洗濯桶にお湯を入れ、洗濯用洗剤と重曹を溶かし、スニーカーを1時間程度つけ置きします。1Lに対して重曹を大さじ3杯、洗剤はキャップ1杯を目安に入れましょう。

1時間後にスニーカーを確認し、汚れが落ちきっていない部分があれば、歯ブラシなどに重曹ペーストを付けて磨きます。

重曹ペーストは、大さじ4杯の重曹に、大さじ1杯の水を入れて作りましょう。

スニーカーを長持ちさせる秘訣

お気に入りのスニーカーなど、長く履き続けたいスニーカーをできるだけ長持ちさせるために、注意すべきポイントを紹介します。

スニーカーが痛む原因は湿気

スニーカーの生地が傷んだり変色したりする原因の一つは湿気です。

スニーカーを靴箱で保存する場合は、湿気が溜まりがちな靴箱の中に除湿剤や乾燥剤を入れ、できるだけ湿気が溜まりにくい良好な環境を保つようにしましょう。

雨の日にスニーカーを塗らすことも、傷みの原因として挙げられます。雨に濡れて生地が柔らかくなることで、型崩れを起こしやすくなります。

雨の日は泥などの汚れも付きやすくなるため、より生地を痛めやすいといえるでしょう。

また、足から出る汗が染み込むことでも、生地が傷みやすくなります。こまめに乾かしたり洗ったりして、スニーカーに水気を含ませない状態を保つことが重要です。

毎日同じスニーカーを履かない

スニーカーを長い時間履いていると、少なからず足から発生する汗により、スニーカーの生地が湿気を吸い込みます。
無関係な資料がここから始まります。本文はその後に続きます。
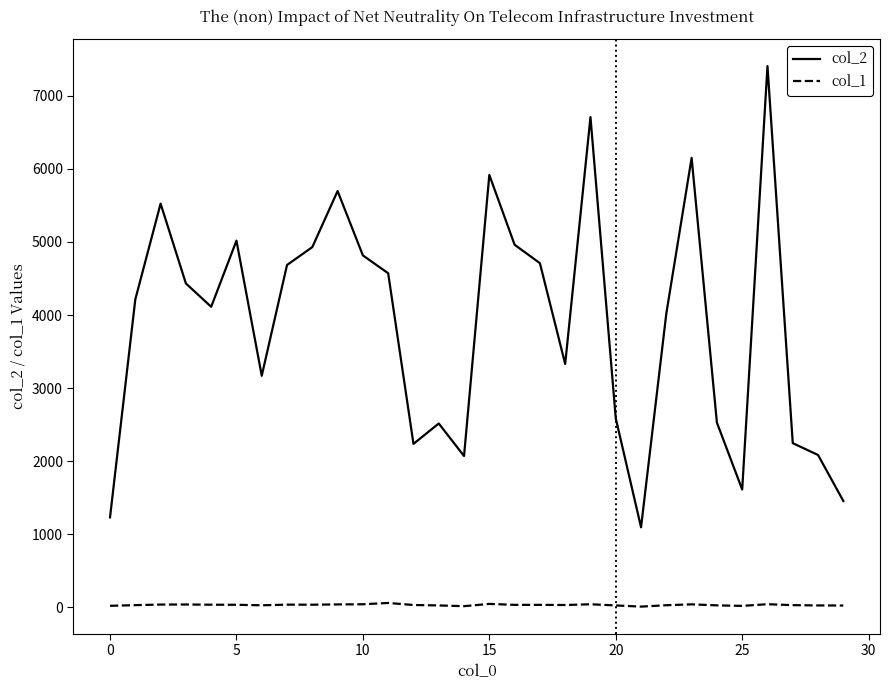

Rank the series by their maximum value, from highest to lowest.

col_2, col_1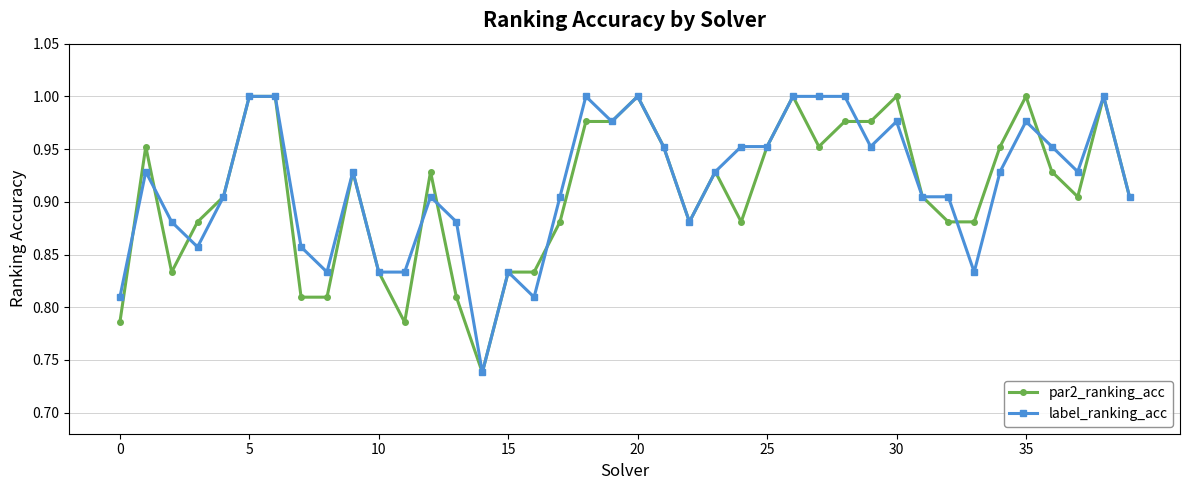

True or false: par2_ranking_acc has more than 0 points higher than both neighbors.

True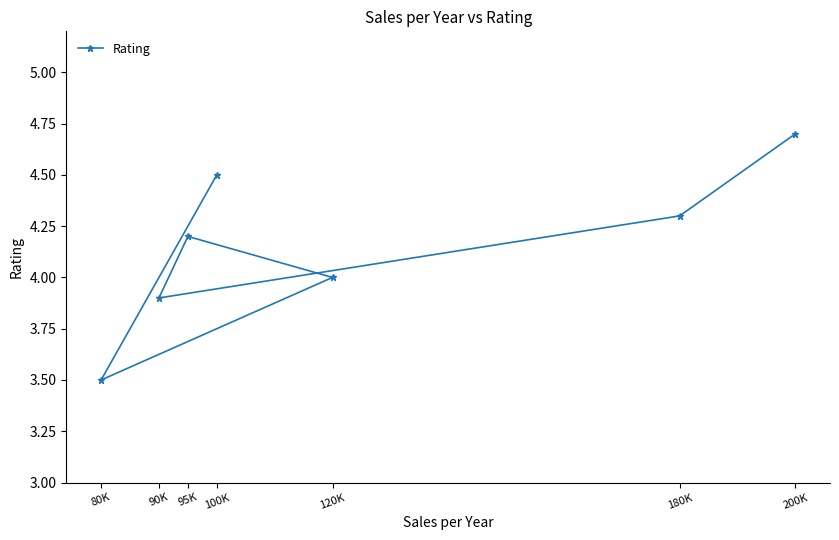

The value at 100K is 4.5. True or false?

True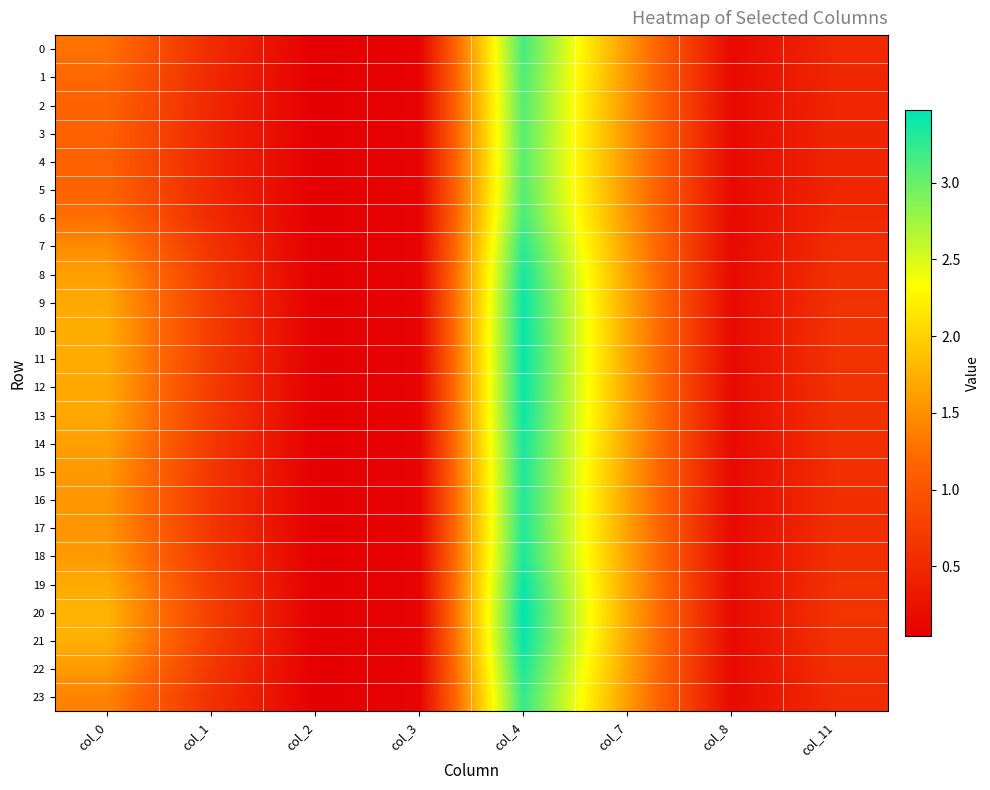

Which series changed the most between col_0 and col_11?

20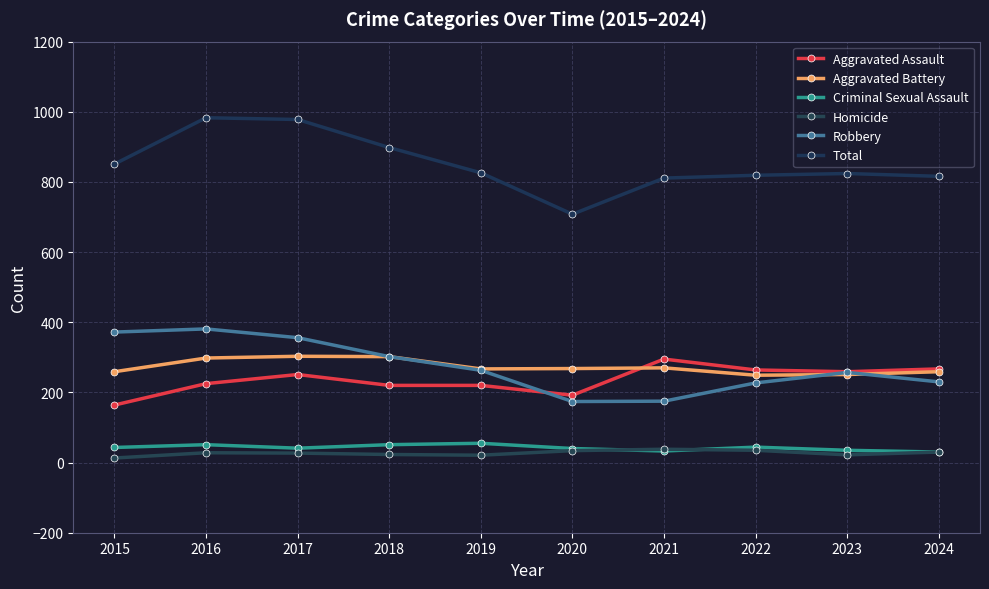

What is the value of the Aggravated Assault point at the 2nd from the left?

225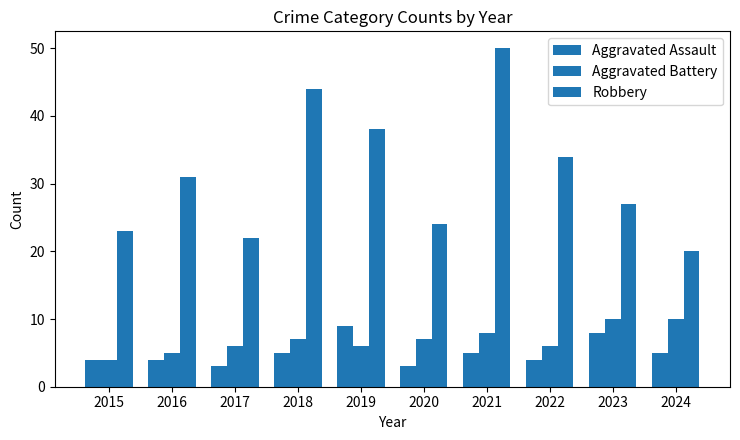

What is the smallest value displayed?

3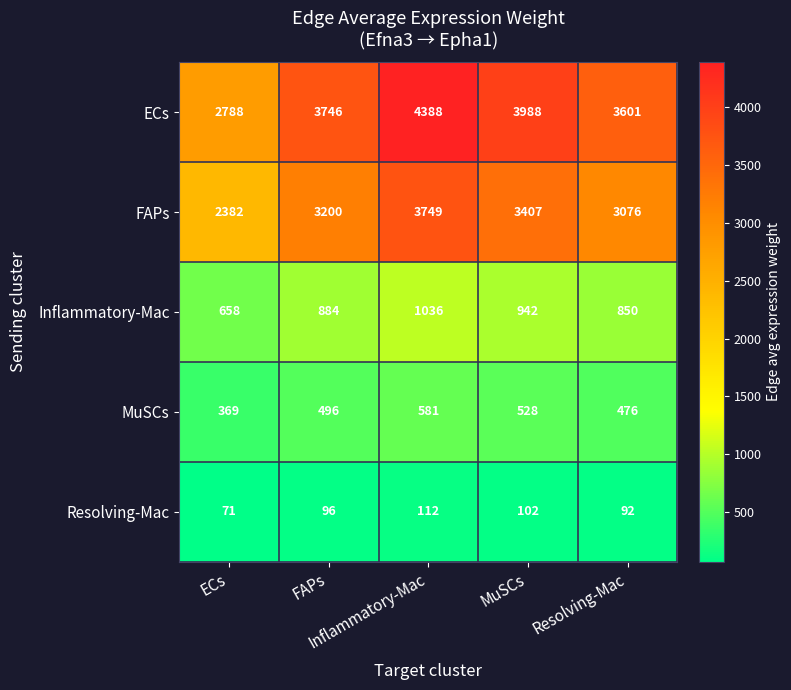

What is the spread (max minus min) of values at Inflammatory-Mac?

4276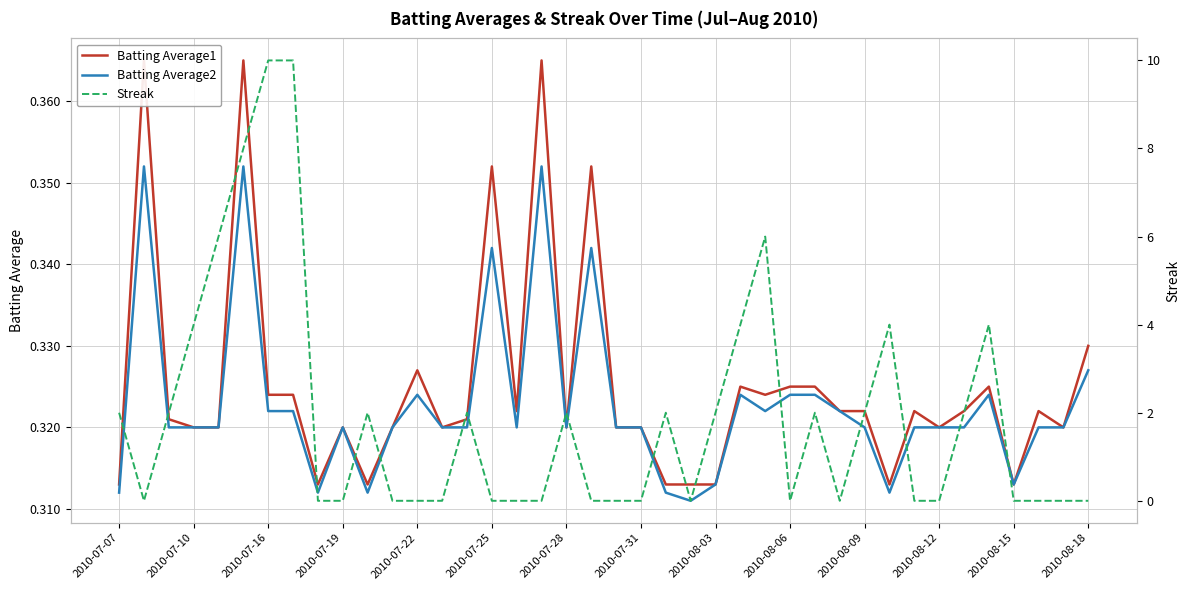

Is it true that Batting Average2 equals 0.6 at 2010-08-18?

False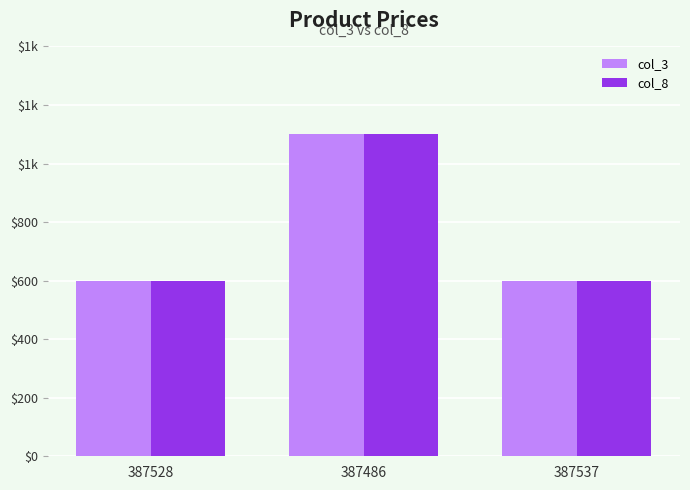

Is it true that col_8 equals 282 at 387537?

False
生地が乾き切らない状態で次の日などに履き、繰り返し汗を吸うことで、生地自体が劣化していきます。

このような状況を防ぐために、毎日同じ靴を履かないよう心掛け、意識的にスニーカーを休ませて乾燥させる時間を作るようにしましょう。

生地を乾燥させることで雑菌の繁殖を抑える効果も期待できるため、スニーカーの中で嫌な臭いが発生しにくくなります。

正しい姿勢で歩こう

スニーカーをできるだけ長持ちさせるためには、正しい姿勢で歩くことも重要です。

理想的な歩き方ができていれば、両足共に靴底の減り方がほとんど同じで、大きく減っている部分がない状態が保てます。

例えば、猫背で歩くことが多い場合は、靴底の内側やかかとが減りやすくなります。また、がに股で歩くことが多い場合は、靴底の外側やかかとが減りやすくなるでしょう。

目線を下に落とさず前にまっすぐ向け、背筋を伸ばし、膝の曲げ伸ばしを十分に生かすような歩き方が、正しい姿勢での歩き方になります。

特に、膝をしっかりと上げて歩くことを意識しましょう。衝撃を吸収し、体重移動をしやすくするため、スニーカーだけでなく足にも負担がかかりにくくなります。

人気のスニーカーブランド

人気のスニーカーを数多く世に送り出している、世界的に名の知られた主なスポーツブランドを三つ紹介します。

スニーカーの王道 ナイキ

アメリカのオレゴン州に本社を置く世界的なスポーツブランド『ナイキ(NIKE)』は、これまで数々の名作スニーカーを手掛け、『スニーカーの王道ブランド』とも呼ばれています。

代表的なスニーカーの種類には『エアフォース1』や『エアマックス』などがあり、リリースから年月を経た商品も、年代を問わず愛され続けるのが特徴です。

ミッドカットやハイカットなど、ボリューム感のあるスニーカーも、ナイキ製の商品が最も多くの人たちに履かれています。

スポーツ用だけでなく、ストリートカルチャーにも大きな影響を与えています。デザインやカラーのバリエーションも豊富なため、好みの一品を見つけやすいブランドといえるでしょう。

オールスターでおなじみのコンバース

アメリカのマサチューセッツ州で創業した『コンバース(CONVERSE)』は、誕生から100年以上の歴史を誇る、世界的に有名な老舗シューズメーカーです。

日本でも馴染みのある『オールスター』や、『ジャックパーセル』などのブランドを中心に、全世界で愛される名作スニーカーを数多く展開しています。

昔ながらのシンプルなフォルムとビビットなカラーバリエーションが特徴的で、コーディネートに取り入れやすいアイテムとして重宝します。

リーズナブルな価格設定で入手しやすく、履き回しに便利なことも魅力です。

スポーツ向けのアディダス

1948年にドイツで設立された『アディダス(adidas)』は、スニーカーなどのシューズをはじめ、ウェアやアクセサリーといったジャンルの商品まで幅広く展開する老舗スポーツブランドです。

1960年のローマオリンピックでは、参加選手の約75%がアディダス製品を着用していたといわれ、常に時代ごとのスポーツシーンを引っ張ってきた存在といえます。

人気のスニーカーブランド『スタンスミス・スーパースター』を筆頭に、これまで数多くの人気モデルを世に輩出し、トレンドに左右されない名作が世代を問わず人気を集めています。

シンプルなデザインのスニーカーを種類豊富に取り揃えているため、コーディネートに取り入れやすいのも魅力です。

正しい選び方でスニーカーを履こう

スニーカーは、カットの形状やホールド部分などにより、多くの種類に分かれます。素材や用途、コーディネートとの組み合わせを考えながら、自分に合った製品を選ぶことが重要です。

お気に入りのスニーカーをできるだけ長く使えるよう、正しい洗い方や履き方などにも気を配りましょう。